Incapaz de balançar livremente e incapaz de liberar aquele saque de quase 140 mph como ele fez em suas três primeiras partidas, Kyrgios parou de perseguir e alcançar as bolas. No décimo jogo, Nakashima, jogando com a eficiência de sua marca registrada, pulou repetidamente no saque reduzido de Kyrgios para vencer o primeiro set, 6-4. O jovem americano parecia estar no controle de cruzeiro.
O árbitro e um oficial do torneio perguntaram a Kyrgios se ele estava bem e se precisava de cuidados médicos. Ele acenou para os dois, mas quando o segundo set começou, houve mais fricção nos ombros, mais estremecimentos, mais rotação dos braços. O forehand de Kyrgios tornou-se um chicote de pulso em vez do moinho de vento que faz os oponentes correrem para trás.
Às vezes não há nada tão difícil quanto jogar contra um adversário lesionado. Os jogadores dizem a si mesmos para não mudar nada, para jogar como se tudo estivesse normal. Mas a mente pode relaxar instintivamente, sugerindo não acertar o próximo forehand tão perto da linha ou tão forte porque talvez não seja necessário contra um oponente enfraquecido.
Na tarde de segunda-feira, Nakashima não pôde ignorar os estremecimentos de Kyrgios e as pegadas de ombro ou suas caminhadas muito mais lentas do que o normal de um lado para o outro da quadra para o próximo ponto.
Quanto mais Kyrgios esfregava aquele ombro, mais hesitante Nakashima se tornava. Ele errou sete dos oito primeiros saques no terceiro jogo do segundo set, depois errou um forehand no break point e, de repente, Kyrgios teve o impulso.
E então os números no tabuleiro que monitoram a velocidade do saque de Kyrgios começaram a subir, de 110 para 120 em milhas por hora e para cima a partir daí. E os malditos forehands começaram a reaparecer. Servindo em um momento apertado no final do set, Kyrgios acertou 137 e 132 no radar. Minutos depois, ele estava todo equilibrado.
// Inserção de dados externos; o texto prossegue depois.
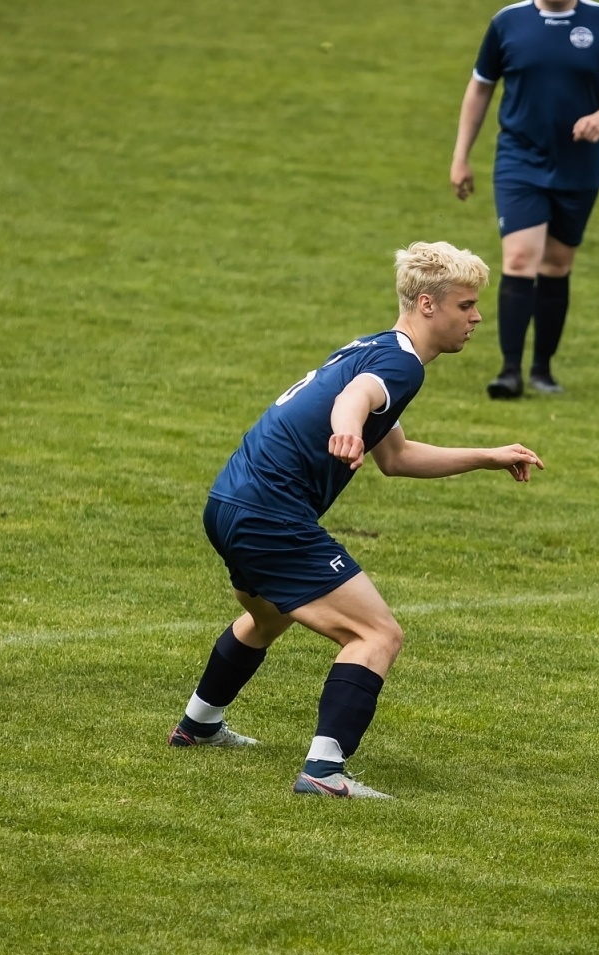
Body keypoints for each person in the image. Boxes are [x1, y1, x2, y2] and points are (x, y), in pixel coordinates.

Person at [167, 242, 544, 799]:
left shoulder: (375, 346)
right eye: (466, 305)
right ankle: (324, 772)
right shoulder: (400, 363)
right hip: (271, 513)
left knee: (268, 616)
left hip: (229, 503)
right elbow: (356, 398)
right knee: (377, 633)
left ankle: (198, 724)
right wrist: (346, 427)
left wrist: (487, 456)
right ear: (427, 304)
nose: (477, 317)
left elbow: (395, 458)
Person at [451, 0, 599, 399]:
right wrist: (461, 156)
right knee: (520, 258)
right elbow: (480, 88)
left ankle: (542, 370)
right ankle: (509, 372)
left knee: (556, 265)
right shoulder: (508, 22)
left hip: (578, 165)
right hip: (519, 160)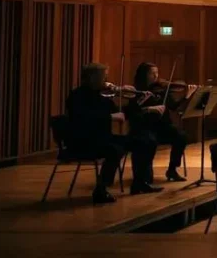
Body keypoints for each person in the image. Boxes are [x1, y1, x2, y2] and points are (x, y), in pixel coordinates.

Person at [65, 63, 153, 203]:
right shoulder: (77, 96)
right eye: (104, 77)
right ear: (92, 77)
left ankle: (139, 182)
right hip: (83, 140)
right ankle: (101, 190)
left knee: (145, 141)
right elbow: (82, 118)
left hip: (104, 138)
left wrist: (137, 101)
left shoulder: (102, 95)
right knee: (115, 149)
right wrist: (109, 117)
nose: (107, 80)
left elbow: (121, 114)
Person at [124, 62, 189, 188]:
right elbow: (131, 113)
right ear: (143, 75)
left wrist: (186, 96)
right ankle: (144, 177)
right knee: (149, 141)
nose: (156, 76)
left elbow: (173, 106)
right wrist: (148, 109)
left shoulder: (162, 90)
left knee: (181, 136)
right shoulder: (136, 92)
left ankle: (172, 170)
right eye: (152, 73)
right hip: (144, 128)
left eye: (157, 73)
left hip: (161, 128)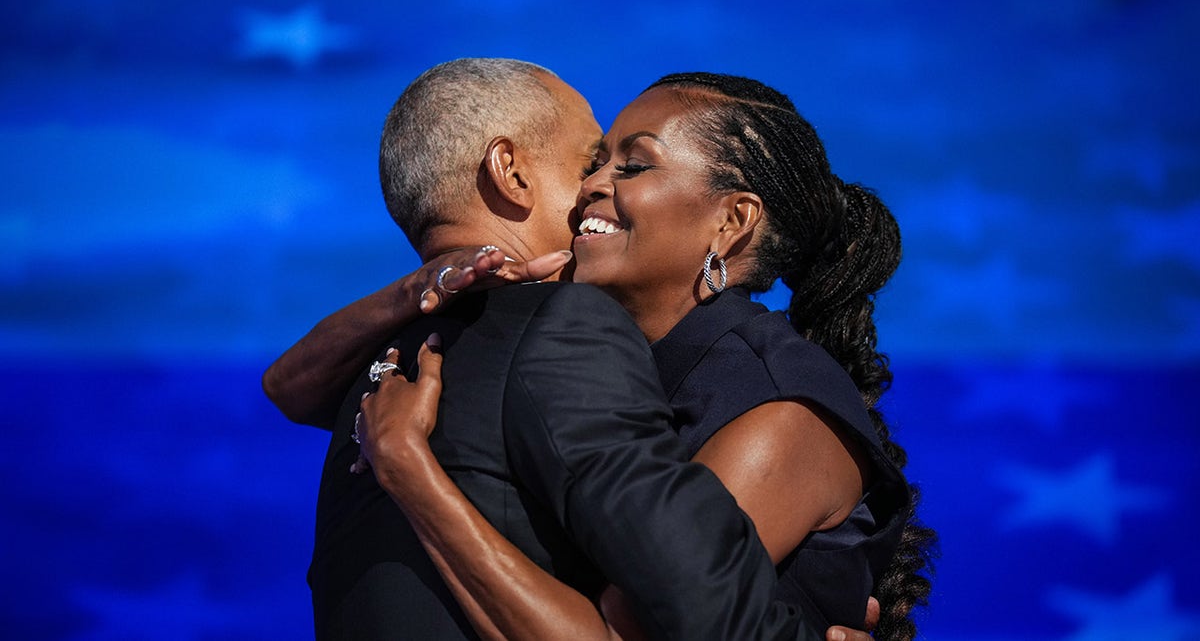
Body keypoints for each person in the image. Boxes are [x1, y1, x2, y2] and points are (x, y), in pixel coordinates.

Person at [266, 58, 874, 640]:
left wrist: (411, 472)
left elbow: (650, 629)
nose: (592, 187)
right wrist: (422, 288)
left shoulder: (772, 404)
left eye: (631, 166)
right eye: (595, 160)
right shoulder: (560, 353)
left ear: (731, 222)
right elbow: (290, 388)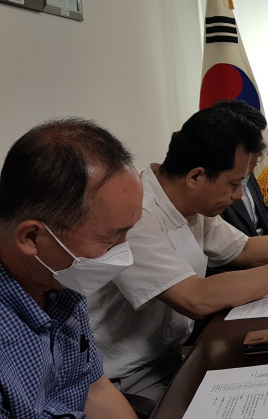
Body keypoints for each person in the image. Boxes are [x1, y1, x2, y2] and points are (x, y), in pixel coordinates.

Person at [87, 108, 268, 403]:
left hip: (171, 360)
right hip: (123, 383)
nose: (238, 195)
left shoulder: (191, 205)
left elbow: (243, 248)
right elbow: (196, 298)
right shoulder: (137, 215)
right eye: (233, 184)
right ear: (196, 176)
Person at [0, 118, 140, 418]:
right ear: (32, 237)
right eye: (109, 239)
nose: (122, 251)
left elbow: (94, 388)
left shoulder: (59, 285)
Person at [214, 100, 268, 236]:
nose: (259, 154)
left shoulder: (249, 173)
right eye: (253, 146)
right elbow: (232, 244)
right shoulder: (215, 184)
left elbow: (266, 216)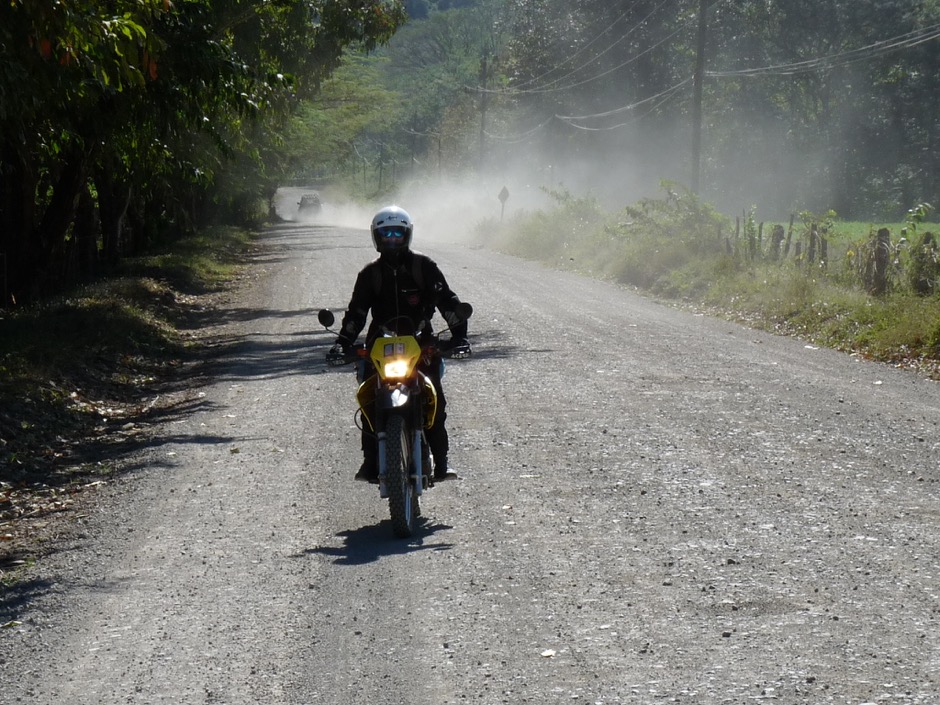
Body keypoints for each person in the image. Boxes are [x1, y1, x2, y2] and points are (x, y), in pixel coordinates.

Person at [327, 205, 471, 483]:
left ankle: (442, 462)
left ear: (407, 235)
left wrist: (459, 336)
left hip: (421, 343)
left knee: (435, 401)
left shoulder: (424, 267)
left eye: (397, 233)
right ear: (376, 237)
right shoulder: (369, 274)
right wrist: (342, 342)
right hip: (379, 346)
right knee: (369, 399)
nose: (391, 239)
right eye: (386, 234)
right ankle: (370, 461)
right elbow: (356, 313)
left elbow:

Nakashima se acalmou no início do terceiro set. No saque, no meio do jogo, Kyrgios chamou o fisioterapeuta e um tempo médico. Enquanto Kyrgios recebeu uma massagem, Nakashima se levantou de sua cadeira e realizou exercícios de sombra de frente para as arquibancadas em vez de Kyrgios.
De volta à quadra, Kyrgios serviu mais uma vez bem acima de 120 mph. Ele ampliou sua vantagem no desempate com um ás de 129 mph, depois venceu com um retorno de forehand.
“Ele ainda estava sacando bem após o tempo médico, ainda rasgando a bola, então não acho que foi uma lesão tão grande”, disse Nakashima, que não teve respostas para o saque de Kyrgios ou forehand no desempate do terceiro set.
Aquele drama no ombro – Kyrgios mais tarde o descreveu como uma de suas “coisas” que ele havia tratado com alguns analgésicos – terminou aí.
Outro set, outro jogo mental. Kyrgios, sacando em 3-5, poderia ter vencido o jogo e feito Nakashima sacar o set para que Kyrgios pudesse sacar primeiro no ato decisivo.
Não muito. Que tal três saques na faixa de 75 mph, um dissimulado e um forehand no set point tão obviamente direcionado para fora da quadra? (Atingiu o alvo.) Kyrgios estava desistindo agora?
“Tática completa de corda com droga”, disse Kyrgios. “Acabei de jogar fora aquele jogo de serviço. Eu sabia que ele estava em um ritmo. Ele estava começando a ficar em cima de mim. Eu meio que só queria jogá-lo fora um pouco.” Funcionou.
Não a julgar pelos ases, ou pelo voleio em execução, ele raspou perfeitamente a grama em seu primeiro jogo de serviço.
Havia desafios em ligações que ele achava que estavam erradas, e algumas em suas tomadas que estavam claramente fora de foco. Nakashima servindo em empate em 1-1 foi um momento conveniente para Kyrgios começar a brigar com o árbitro de cadeira. Então ele apunhalou um backhand para o break point e fez um squash shot de back-spinning para induzir o erro de uma quebra de serviço.
E foi em grande parte cortinas de lá. Um saque de 134 mph levou Kyrgios ao match point em 5-2. Um saque-e-voleio surpresa no segundo saque no match point selou tudo.
Cristian Garin, do Chile, 43º do mundo, é o próximo nas quartas de final. O show continua, e talvez continuando.